## Action item
Omitting the pictures, restate all of the entries below exactly.

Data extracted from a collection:
****************

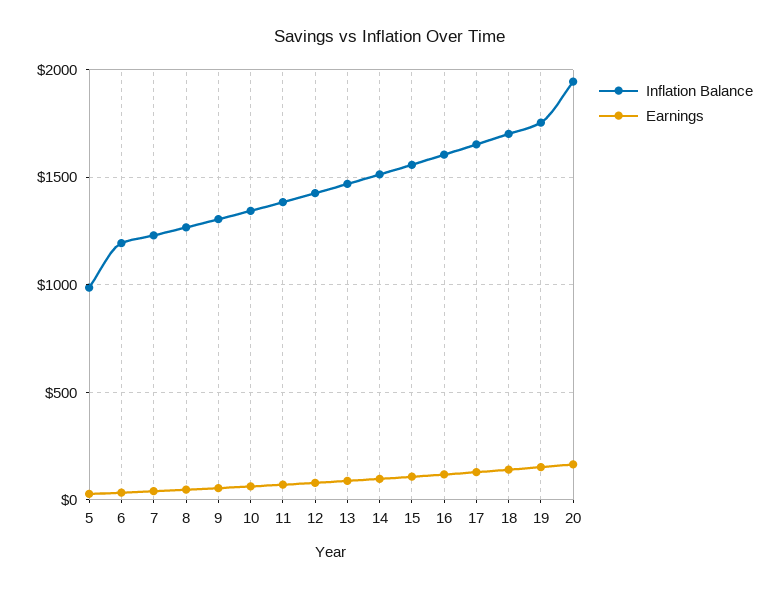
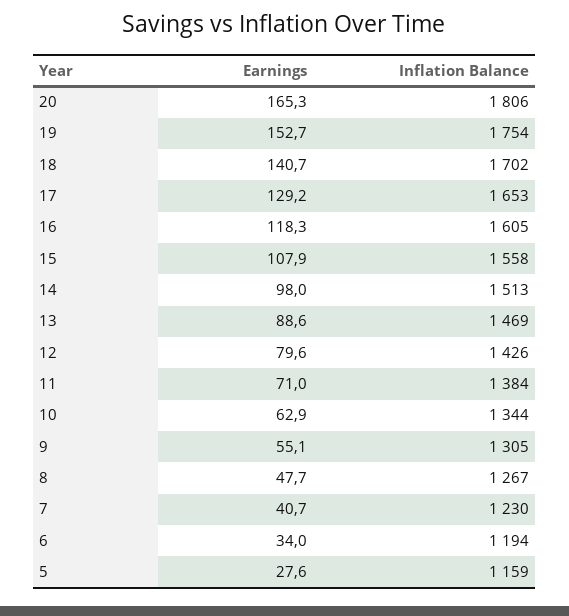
  {
    "Inflation Balance": {
-     "5": 1000,
+     "5": 1159,
      "6": 1194,
      "7": 1230,
      "8": 1267,
      "9": 1305,
      "10": 1344,
      "11": 1384,
      "12": 1426,
      "13": 1469,
      "14": 1513,
      "15": 1558,
      "16": 1605,
      "17": 1653,
      "18": 1702,
      "19": 1754,
-     "20": 1950
+     "20": 1806
    },
    "Earnings": {
      "5": 27.6,
      "6": 34,
      "7": 40.7,
      "8": 47.7,
      "9": 55.1,
      "10": 62.9,
      "11": 71,
      "12": 79.6,
      "13": 88.6,
      "14": 98,
      "15": 107.9,
      "16": 118.3,
      "17": 129.2,
      "18": 140.7,
      "19": 152.7,
      "20": 165.3
    }
  }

****************

## Exercise solution
  {
    "Inflation Balance": {
-     "5": 1000,
+     "5": 1159,
      "6": 1194,
      "7": 1230,
      "8": 1267,
      "9": 1305,
      "10": 1344,
      "11": 1384,
      "12": 1426,
      "13": 1469,
      "14": 1513,
      "15": 1558,
      "16": 1605,
      "17": 1653,
      "18": 1702,
      "19": 1754,
-     "20": 1950
+     "20": 1806
    },
    "Earnings": {
      "5": 27.6,
      "6": 34,
      "7": 40.7,
      "8": 47.7,
      "9": 55.1,
      "10": 62.9,
      "11": 71,
      "12": 79.6,
      "13": 88.6,
      "14": 98,
      "15": 107.9,
      "16": 118.3,
      "17": 129.2,
      "18": 140.7,
      "19": 152.7,
      "20": 165.3
    }
  }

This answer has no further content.